Il n’y a pas d’Euclide dans la période d’infiltration. C’est au XIIème siècle que les Eléments s’’introduisent avec les trois traductions partielles d’Adélard, celle d’Hermann de Carinthie, celle de Gérard de Crémone. Ce bagage intellectuel est commun à toutes les écoles.
Menso Folkerts a observé de larges concordances de sources et de méthodes avec des œuvres des IX- Xèmes siècles, comme la Geometrica Incerti auctoris et la première géométrie apocryphe de Boèce, et des œuvres du XIème siècle comme la Géométrie de Gerbert et la deuxième géométrie apocryphe de Boèce qu’il tient pour un texte lotharingien (Folkerts, 1970).

Arithmétique

La tradition conserve les noms de plusieurs auteurs virtuoses au calcul de l’abaque. Une seule œuvre subsiste, les Regulae de numerorum abaci rationibus, « Règles pour le calcul des nombres sur l’abaque» (Bubnov, 1899) d’Heriger de Lobbes, collaborateur de Notger (avant 950, + 1007). On sait que l’abaque est une planche à colonnes où on calcule avec des jetons. Il est connu dès l’antiquité. Mais sur l’abaque d’Heriger, les jetons (apices) portent des chiffres de 1 à 9 et prennent une valeur de position selon leur colonne, unités, dizaines, centaines, jusqu’à 10 26. Cette technique n’est pas antique. Elle est connue dans le monde arabe aux VIII-IXèmes siècles, moins pour la haute arithmétique que pour les calculs commerciaux (Youschkevitch, 1976).
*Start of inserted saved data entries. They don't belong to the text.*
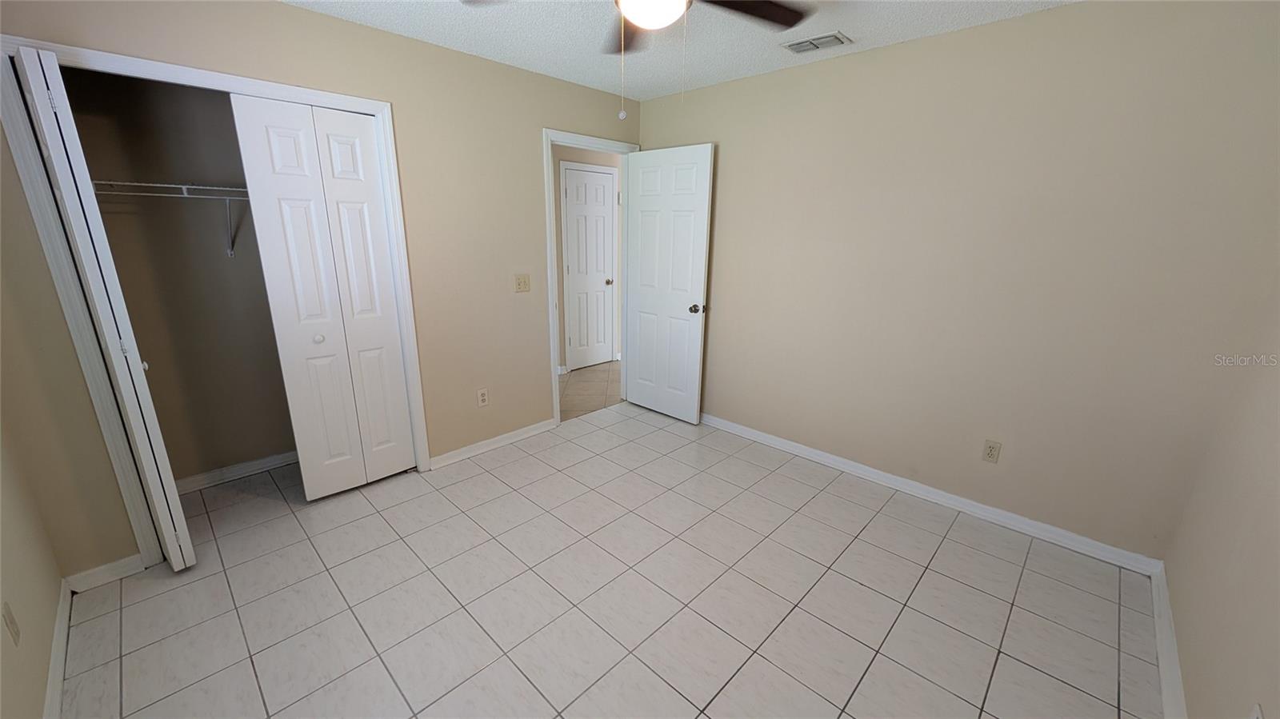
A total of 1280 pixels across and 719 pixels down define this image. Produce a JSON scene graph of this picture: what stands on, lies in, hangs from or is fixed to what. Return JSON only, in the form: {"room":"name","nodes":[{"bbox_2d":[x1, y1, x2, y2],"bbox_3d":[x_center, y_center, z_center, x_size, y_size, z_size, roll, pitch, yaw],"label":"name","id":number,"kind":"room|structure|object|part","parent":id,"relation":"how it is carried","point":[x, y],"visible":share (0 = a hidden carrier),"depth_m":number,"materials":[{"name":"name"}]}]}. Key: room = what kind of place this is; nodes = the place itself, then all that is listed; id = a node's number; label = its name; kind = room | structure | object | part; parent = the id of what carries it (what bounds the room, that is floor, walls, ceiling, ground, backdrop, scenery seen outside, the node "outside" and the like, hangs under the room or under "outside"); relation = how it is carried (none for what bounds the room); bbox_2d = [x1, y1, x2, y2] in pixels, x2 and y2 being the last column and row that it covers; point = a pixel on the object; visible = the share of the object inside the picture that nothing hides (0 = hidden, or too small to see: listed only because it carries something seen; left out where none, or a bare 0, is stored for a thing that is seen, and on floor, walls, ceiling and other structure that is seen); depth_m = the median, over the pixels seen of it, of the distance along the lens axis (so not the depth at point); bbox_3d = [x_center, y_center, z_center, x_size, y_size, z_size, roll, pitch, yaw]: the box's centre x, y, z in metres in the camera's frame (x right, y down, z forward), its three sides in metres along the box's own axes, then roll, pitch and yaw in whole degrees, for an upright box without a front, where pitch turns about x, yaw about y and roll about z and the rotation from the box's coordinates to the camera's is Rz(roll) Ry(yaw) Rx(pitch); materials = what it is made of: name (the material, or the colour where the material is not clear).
{"room":"bedroom","nodes":[
{"label":"bedroom","id":0,"kind":"room"},
{"bbox_2d":[0,419,62,718],"bbox_3d":[-1.333,0.085,0.528,3.211,2.477,0.120,16,22,42],"label":"left wall","id":1,"kind":"structure","parent":0,"point":[29,603],"depth_m":1.44,"materials":[{"name":"beige paint"}]},
{"bbox_2d":[1,602,20,645],"bbox_3d":[-1.798,0.757,1.271,0.071,0.114,0.009,16,22,42],"label":"wall outlet","id":2,"kind":"object","parent":1,"relation":"attached to","point":[12,626],"visible":0.98,"depth_m":1.26,"materials":[{"name":"plastic"}]},
{"bbox_2d":[42,580,72,718],"bbox_3d":[-1.292,1.235,0.877,3.113,0.084,0.015,16,22,42],"label":"baseboard","id":3,"kind":"structure","parent":1,"relation":"attached to","point":[66,599],"depth_m":1.53,"materials":[{"name":"white paint"}]},
{"bbox_2d":[61,68,295,484],"bbox_3d":[-2.139,-0.456,2.433,0.651,2.468,1.642,16,22,42],"label":"closet wall","id":4,"kind":"structure","parent":0,"point":[278,446],"depth_m":2.41,"materials":[{"name":"beige paint"}]},
{"bbox_2d":[91,177,250,258],"bbox_3d":[-2.122,-0.734,2.380,0.318,0.352,1.446,16,22,42],"label":"wire shelf","id":5,"kind":"object","parent":4,"relation":"attached to","point":[184,186],"visible":0.52,"depth_m":2.14,"materials":[{"name":"white metal"}]},
{"bbox_2d":[173,450,298,492],"bbox_3d":[-2.357,0.657,2.806,0.017,0.084,1.431,16,22,42],"label":"closet baseboard","id":6,"kind":"structure","parent":4,"relation":"attached to","point":[232,469],"depth_m":2.69,"materials":[{"name":"white paint"}]},
{"bbox_2d":[0,0,638,581],"bbox_3d":[-1.195,-0.521,2.720,0.121,2.456,3.506,16,22,42],"label":"closet wall","id":7,"kind":"structure","parent":0,"point":[294,14],"depth_m":2.40,"materials":[{"name":"beige paint"}]},
{"bbox_2d":[64,553,147,592],"bbox_3d":[-2.302,0.923,1.917,0.015,0.083,0.220,16,22,42],"label":"baseboard","id":8,"kind":"structure","parent":7,"relation":"attached to","point":[119,565],"depth_m":1.91,"materials":[{"name":"white paint"}]},
{"bbox_2d":[0,30,427,569],"bbox_3d":[-1.787,-0.204,2.169,0.138,2.121,1.271,16,22,42],"label":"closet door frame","id":9,"kind":"structure","parent":7,"relation":"attached to","point":[286,97],"depth_m":1.83,"materials":[{"name":"white paint"}]},
{"bbox_2d":[8,44,194,566],"bbox_3d":[-2.125,-0.074,1.800,0.386,2.032,0.109,16,22,42],"label":"bifold door","id":10,"kind":"structure","parent":9,"relation":"attached to","point":[184,523],"depth_m":1.64,"materials":[{"name":"white paint"}]},
{"bbox_3d":[-2.103,0.020,1.888,0.038,0.044,0.037,16,22,42],"label":"closet knob","id":11,"kind":"part","parent":10,"relation":"part of","materials":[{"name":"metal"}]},
{"bbox_2d":[228,92,415,497],"bbox_3d":[-1.598,-0.244,2.375,0.091,2.039,0.566,16,22,42],"label":"bifold closet door","id":12,"kind":"structure","parent":9,"relation":"in","point":[385,252],"depth_m":2.32,"materials":[{"name":"white paint"}]},
{"bbox_3d":[-1.725,-0.111,2.396,0.040,0.037,0.041,16,22,42],"label":"closet knob","id":13,"kind":"part","parent":12,"relation":"part of","materials":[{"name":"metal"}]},
{"bbox_2d":[476,387,488,406],"bbox_3d":[-1.061,0.260,2.996,0.008,0.117,0.071,16,22,42],"label":"wall outlet","id":14,"kind":"object","parent":7,"relation":"attached to","point":[482,398],"visible":0.99,"depth_m":2.99,"materials":[{"name":"beige plastic"}]},
{"bbox_2d":[430,418,557,468],"bbox_3d":[-0.997,0.579,3.149,0.017,0.083,0.964,16,22,42],"label":"baseboard","id":15,"kind":"structure","parent":7,"relation":"attached to","point":[503,439],"depth_m":3.09,"materials":[{"name":"white paint"}]},
{"bbox_2d":[513,272,530,291],"bbox_3d":[-0.794,-0.517,3.014,0.019,0.118,0.114,16,22,42],"label":"light switch","id":16,"kind":"object","parent":7,"relation":"attached to","point":[524,282],"visible":0.98,"depth_m":3.02,"materials":[{"name":"beige plastic"}]},
{"bbox_2d":[544,128,640,426],"bbox_3d":[-0.376,-0.589,3.518,0.151,2.138,0.876,16,22,42],"label":"door frame","id":17,"kind":"structure","parent":7,"relation":"attached to","point":[552,362],"depth_m":3.24,"materials":[{"name":"white paint"}]},
{"bbox_2d":[624,143,714,424],"bbox_3d":[0.190,-0.543,3.504,0.774,2.053,0.171,16,22,42],"label":"open door","id":18,"kind":"structure","parent":17,"relation":"attached to","point":[651,204],"depth_m":3.44,"materials":[{"name":"white paint"}]},
{"bbox_3d":[0.428,-0.376,3.328,0.090,0.069,0.129,16,22,42],"label":"doorknob","id":19,"kind":"part","parent":18,"relation":"part of","materials":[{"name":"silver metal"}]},
{"bbox_2d":[551,143,623,371],"bbox_3d":[-0.712,-1.093,4.688,0.121,2.450,3.504,16,22,42],"label":"hallway wall","id":20,"kind":"structure","parent":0,"point":[598,158],"depth_m":4.60,"materials":[{"name":"paint"}]},
{"bbox_2d":[563,163,616,370],"bbox_3d":[-0.514,-0.914,4.767,0.108,2.039,0.621,16,22,42],"label":"hallway door","id":21,"kind":"structure","parent":20,"relation":"in","point":[579,258],"depth_m":4.75,"materials":[{"name":"white paint"}]},
{"bbox_3d":[-0.339,-0.841,4.855,0.075,0.064,0.072,16,22,42],"label":"hallway door knob","id":22,"kind":"part","parent":21,"relation":"part of","materials":[{"name":"metal"}]},
{"bbox_2d":[558,360,623,420],"bbox_3d":[-0.467,0.212,4.711,1.503,0.063,3.712,16,22,42],"label":"hallway floor","id":23,"kind":"structure","parent":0,"point":[579,386],"depth_m":4.34,"materials":[{"name":"beige tile"}]},
{"bbox_2d":[56,402,1166,718],"bbox_3d":[-0.194,0.991,2.084,4.019,0.088,3.690,16,22,42],"label":"tile floor","id":24,"kind":"structure","parent":0,"point":[989,599],"depth_m":1.85,"materials":[{"name":"tile"}]},
{"bbox_2d":[282,0,1079,100],"bbox_3d":[-0.130,-1.472,1.462,4.119,0.101,3.743,16,22,42],"label":"ceiling","id":25,"kind":"structure","parent":0,"point":[591,81],"depth_m":2.21,"materials":[{"name":"white paint"}]},
{"bbox_2d":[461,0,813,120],"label":"ceiling fan","id":26,"kind":"object","parent":25,"relation":"hanging from","point":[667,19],"visible":0.99,"depth_m":1.59,"materials":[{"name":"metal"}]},
{"bbox_2d":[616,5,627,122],"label":"pull chain","id":27,"kind":"object","parent":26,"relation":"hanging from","point":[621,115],"visible":0.97,"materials":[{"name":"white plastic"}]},
{"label":"fan blade","id":28,"kind":"part","parent":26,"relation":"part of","materials":[{"name":"brown wood"}]},
{"bbox_2d":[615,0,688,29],"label":"fan light","id":29,"kind":"object","parent":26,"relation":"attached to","point":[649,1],"visible":0.98,"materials":[{"name":"white glass"}]},
{"bbox_2d":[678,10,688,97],"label":"pull chain","id":30,"kind":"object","parent":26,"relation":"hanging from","point":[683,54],"visible":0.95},
{"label":"fan blade","id":31,"kind":"part","parent":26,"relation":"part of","materials":[{"name":"brown wood"}]},
{"bbox_2d":[781,31,851,53],"bbox_3d":[0.915,-1.644,2.317,0.302,0.015,0.200,16,22,42],"label":"air vent","id":32,"kind":"object","parent":25,"relation":"attached to","point":[797,49],"visible":0.99,"depth_m":2.30,"materials":[{"name":"metal"}]},
{"bbox_2d":[637,0,1279,562],"bbox_3d":[1.242,-0.509,2.781,3.452,2.445,0.121,16,22,42],"label":"back wall","id":33,"kind":"structure","parent":0,"point":[922,46],"depth_m":2.16,"materials":[{"name":"beige paint"}]},
{"bbox_2d":[700,412,1163,574],"bbox_3d":[1.193,0.647,3.034,3.177,0.085,0.016,16,22,42],"label":"baseboard","id":34,"kind":"structure","parent":33,"relation":"attached to","point":[811,455],"depth_m":2.48,"materials":[{"name":"white paint"}]},
{"bbox_2d":[981,439,1001,462],"bbox_3d":[1.856,0.489,2.341,0.070,0.116,0.008,16,22,42],"label":"wall outlet","id":35,"kind":"object","parent":33,"relation":"attached to","point":[991,450],"visible":0.98,"depth_m":2.34,"materials":[{"name":"beige plastic"}]},
{"bbox_2d":[1163,282,1279,718],"bbox_3d":[1.274,0.132,0.542,0.119,2.450,3.249,16,22,42],"label":"right wall","id":36,"kind":"structure","parent":0,"point":[1276,558],"depth_m":1.39,"materials":[{"name":"beige paint"}]},
{"bbox_2d":[1149,561,1187,718],"bbox_3d":[1.271,1.240,0.966,0.016,0.088,3.116,16,22,42],"label":"baseboard","id":37,"kind":"structure","parent":36,"relation":"attached to","point":[1165,697],"depth_m":1.61,"materials":[{"name":"white paint"}]},
{"bbox_2d":[1248,702,1264,718],"bbox_3d":[1.422,0.861,1.032,0.009,0.116,0.068,16,22,42],"label":"wall outlet","id":38,"kind":"object","parent":36,"relation":"attached to","point":[1255,715],"visible":1,"depth_m":1.03,"materials":[{"name":"white plastic"}]}
]}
Le texte d’Heriger ne dit pas quelle espèce de chiffres se trouvaient sur les apices. Or, Guy Beaujouan (1966) a montré que c’était par les apices que les chiffres arabes d’Occident (gubar) s’étaient introduits en Europe et que les formes diverses qu’ils ont dans les manuscrits s’expliquent par la rotation des apices (on ne savait pas dans quel sens les mettre). D’autre part, Richard Lemay (1977) a montré le rôle de l’Espagne (où ils sont attestés depuis 972) dans la transmission de ces signes.

Voici le premier trait d’influence arabe, et là encore le pays de Liège n’est pas isolé. Gerbert écrivit un traité sur l’abaque (Bubnov, 1899) et selon l’abaciste Bernelinus, cet art florissait en Lotharingie.

Astronomie

Aucune œuvre ne nous est parvenue. On connaît de nombreux computistes, qui puisent dans la tradition chrétienne du haut moyen âge.
Mais Radulphe écrit à Ragimbold [[ Radulphe, lettre n° 5, Tannery-Clerval Astrolabium misissem vobis judicandum, sed est nobis exemplar ad alliud construendum: cujus de scientia si quid affectatis, ad missam sancti Lan(berti) non vos pigeat advenire. Forsitan non penitebit: alioquin videre tantummodo astrolabium non magis iuvabit quam « lippum pictae tabulae, fomenta podagrum ».]]: je vous aurais envoyé un astrolabe pour que vous l’examiniez, mais nous avons besoin du nôtre pour en construire une copie. Si vous souhaitez vous en informer, venez à la messe de Saint Lambert. Car il ne suffit pas de voir simplement un astrolabe.

Cette simple mention est une des premières attestations de l’astrolabe en Occident et une mention importante de science arabe.
L’astrolabe fut mis au point par les Grecs à la fin de l’antiquité (VIème siècle), perfectionné et très utilisé par les Arabes. En Occident, ses attestations à l’époque de Bède et à l’époque carolingienne ne sont pas sûres, ou bien il s’agit d’instruments de type grec.

Sa présence à Liège n’est pas un phénomène isolé. Le catalogue de la bibliothèque d’Anchin au XIème siècle mentionne un Liber de astrolabio (Gessler, 1935). Vers 1050, Hermann le Contrefait, moine de Reichenau donne à ce sujet un traité plein de mots arabes Drecker, 1931 ).